Most begonias available are hybrids, making it challenging to propagate using seeds. Rhizome division and leaf cuttings are the main propagation methods.

Rhizome Division

  • Lift your Rex Begonia out of the pot to avoid injuring the roots.
  • Dust off the roots to make them visible and easier to work with.
  • Untangle and remove any dead or damaged roots. Use a clean pair of disinfected pruning shears.
  • Take off the divided stalk roots with your bare hands.
  • Leave the roots to dry while preparing the potting mix with well-drained and porous soil.
  • Repot in a new container while maintaining the soil moisture.
  • Keep it from direct sunlight for a few weeks to recover from rebound stress.

Leaf Cuttings

  • Use clean, sharp, and sanitized cutting shears to cut off three inches of a leaf petiole. A petiole is the stalk that joins the leaf to the plant stem.
  • Finish the cut by trimming the leaf’s base and cleaning the jagged edges.
  • Dip the cut into a rooting hormone to help with a successful propagation.
  • Prepare your pot with porous soil. Use a stick to make a hole in the pot for the petiole.
  • Stick the petiole into the hole at a 45-degree angle while packing the soil around it to make it stand upright.
  • Wrap the leaf-cutting in a plastic wrap to trap moisture and promote quick growth. Use tape to secure the plastic wrap to the cutting.
  • Don’t remove the plastic wrap until the first sprouts show up.
  • Check the pot occasionally to ensure sufficient soil moisture.
  • In 4-6 weeks, the leaf-cutting should have developed a root system.

Pest and Disease Management


Mealybugs are small, soft, wax-like insects that feed on the plant’s sap. Affected plants get distorted leaves that spread to other plants. Control any single-site infestation with a cotton swab saturated with rubbing alcohol.


Scales are small, round insects with a hard shell. There are two types of scale: soft scale and hard scale. The soft scale leaves a honey-like residue, while the hard scale doesn’t. Spray soapy water or use a cotton swab to rub alcohol on the infested areas.

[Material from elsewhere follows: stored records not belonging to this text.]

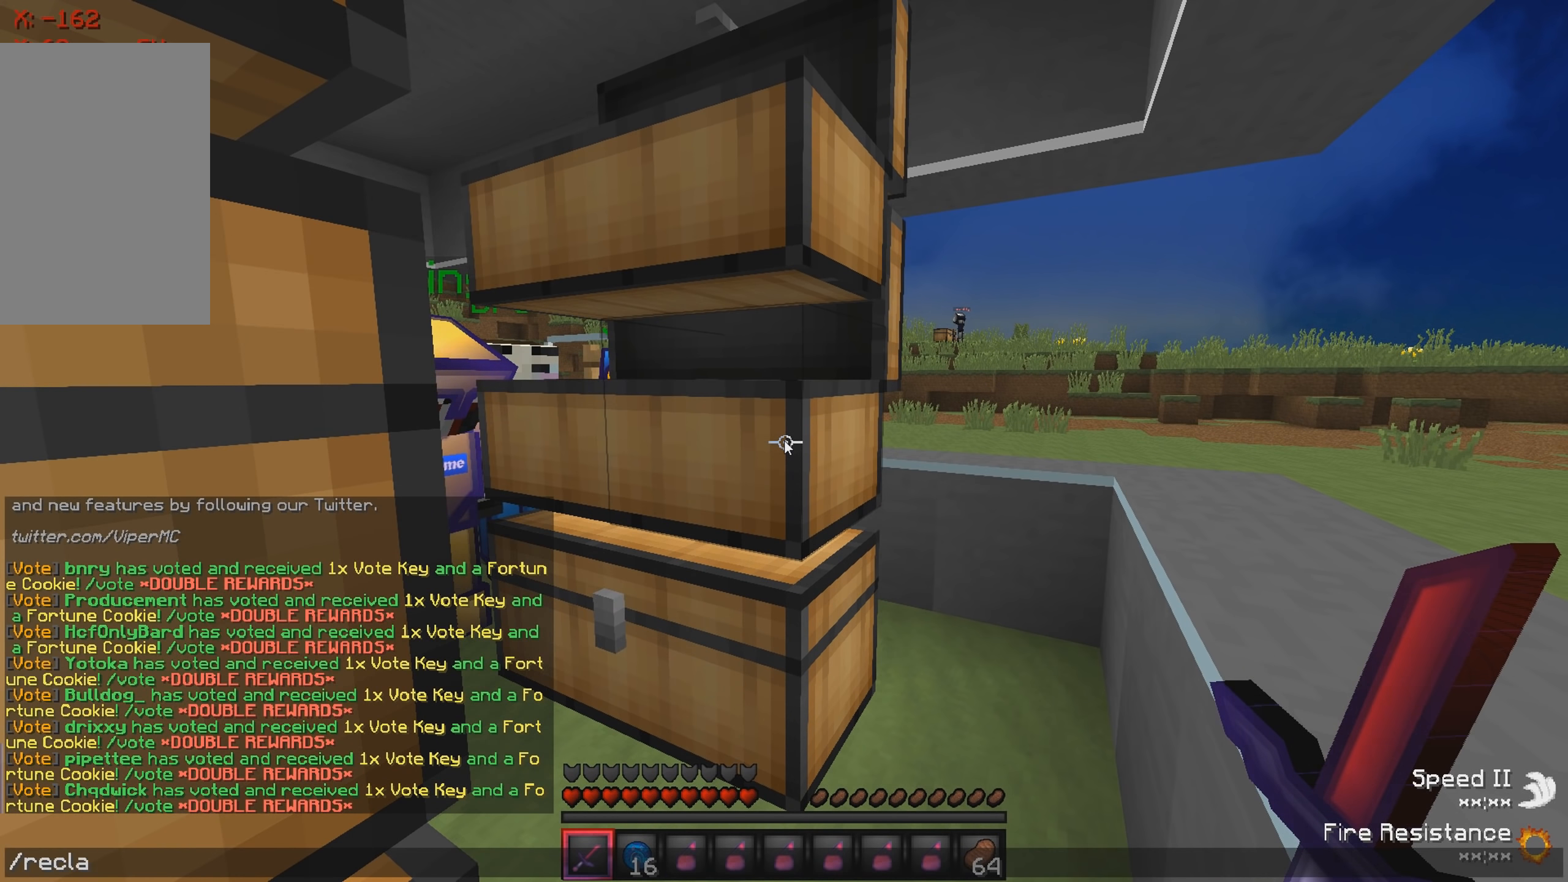
{"keys": [], "events": []}
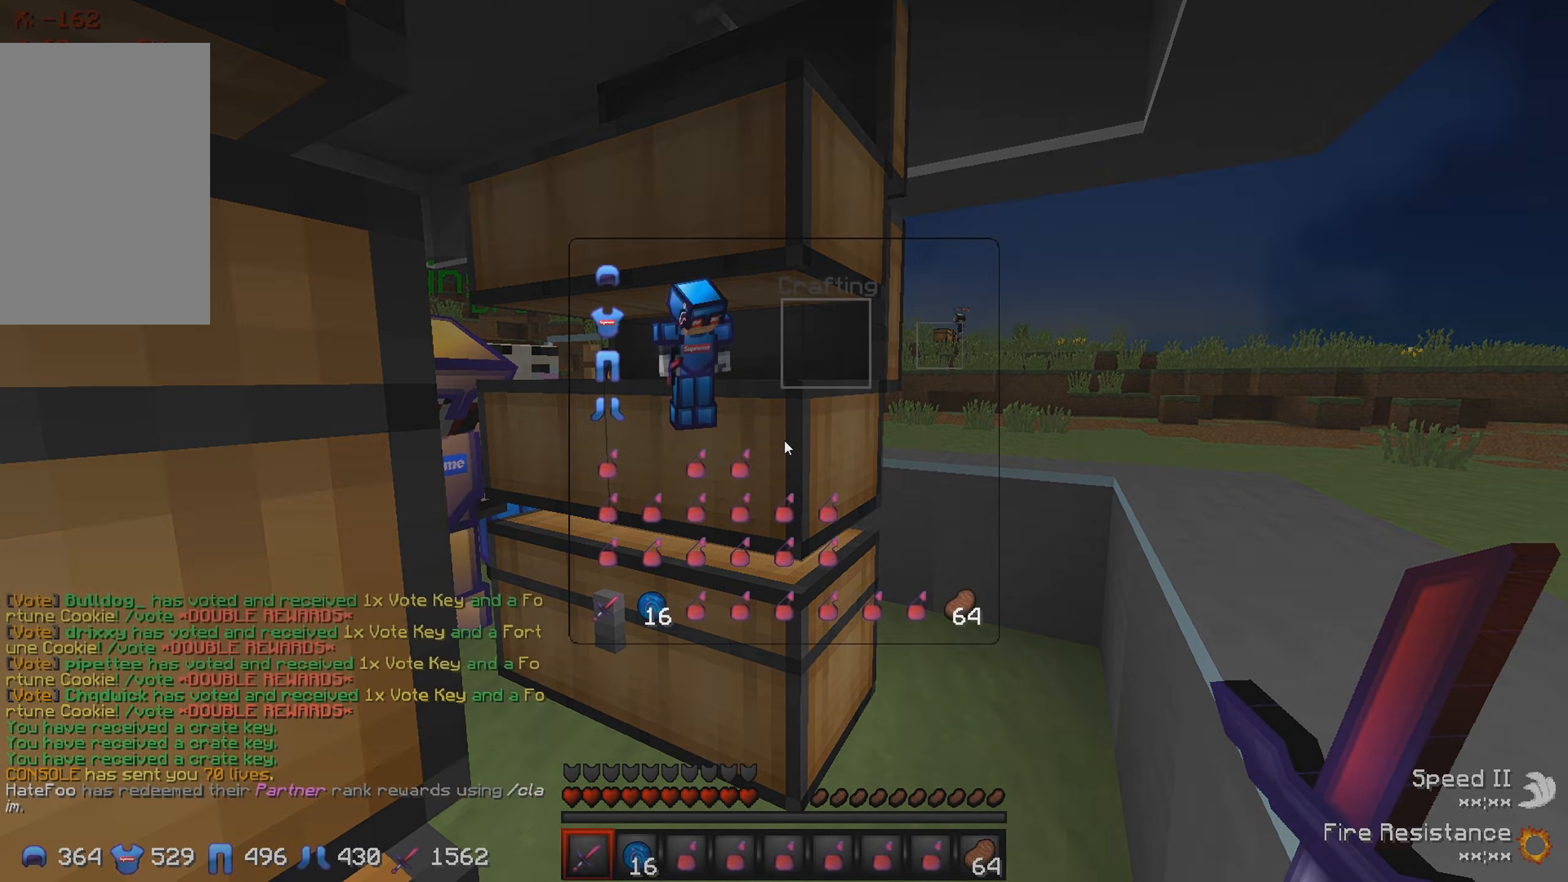
{"keys": [], "events": []}
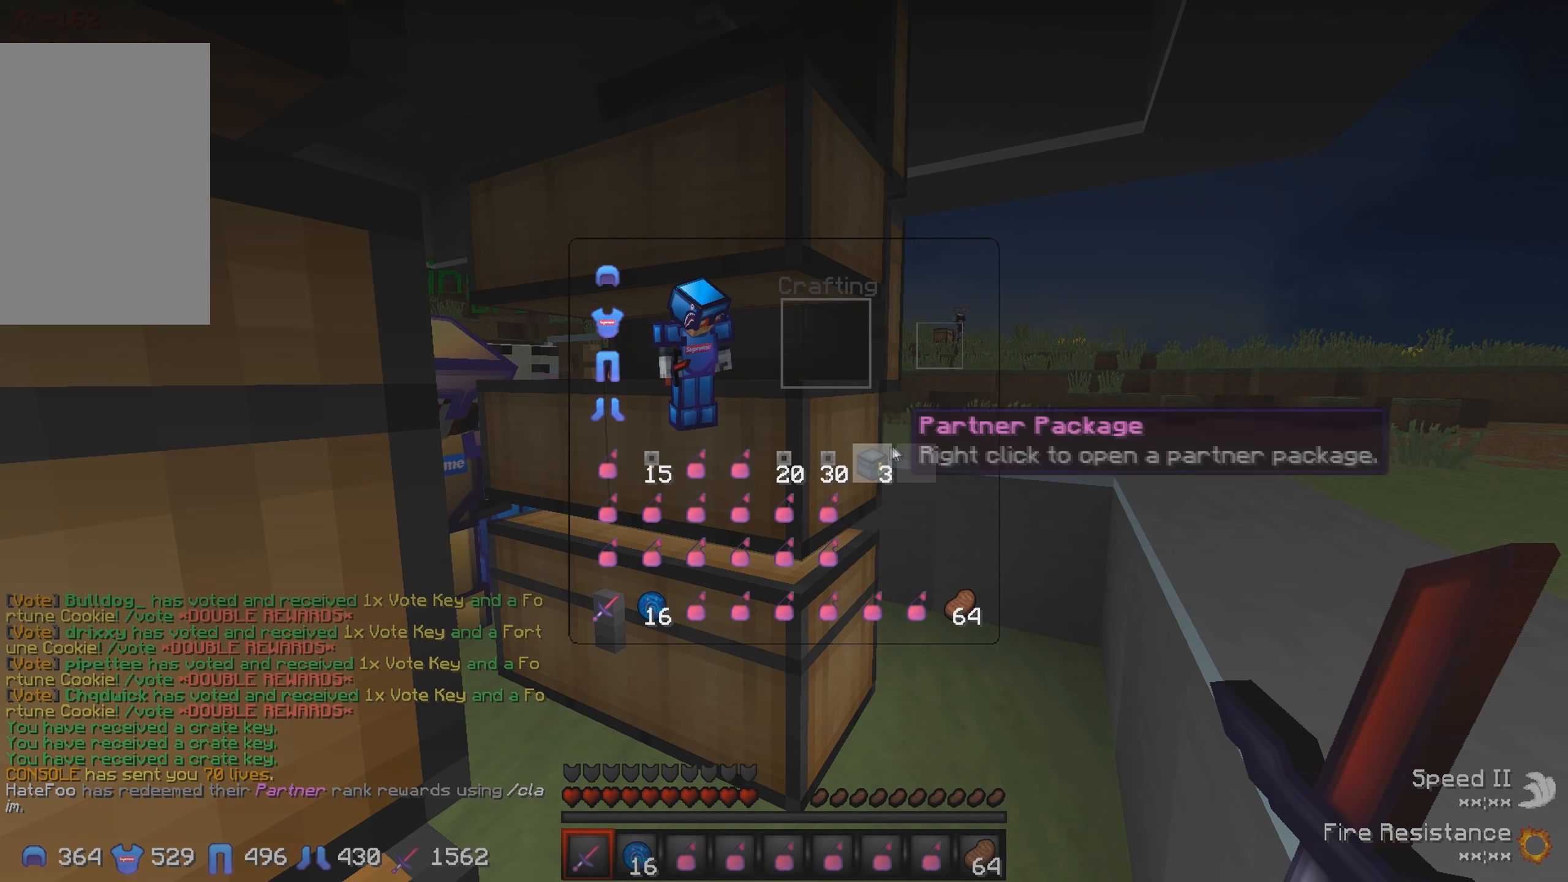
{"keys": [], "events": []}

These are tiny white insects found on the leaf’s undersides. Spray soapy water on infested areas or set sticky traps near plants to eliminate them.

Powdery mildew

This is a white powdery substance on leaf surfaces, stems, and buds. It appears in cool temperature environments with high humidity and poor ventilation.

Troubleshooting Common Problems

Yellowing leaves

Yellow leaves are a sign of overwatering. Use a light potting mix while ensuring the pot has adequate drainage holes. Amend soil with peat to help with the absorption of excess water.

White spots on leaves

White spots are a sign of powdery mildew. Continued exposure to powdery mildew leads to stunted growth. Bottom water your plant. Get rid of excess water to reduce the chances of powdery mildew.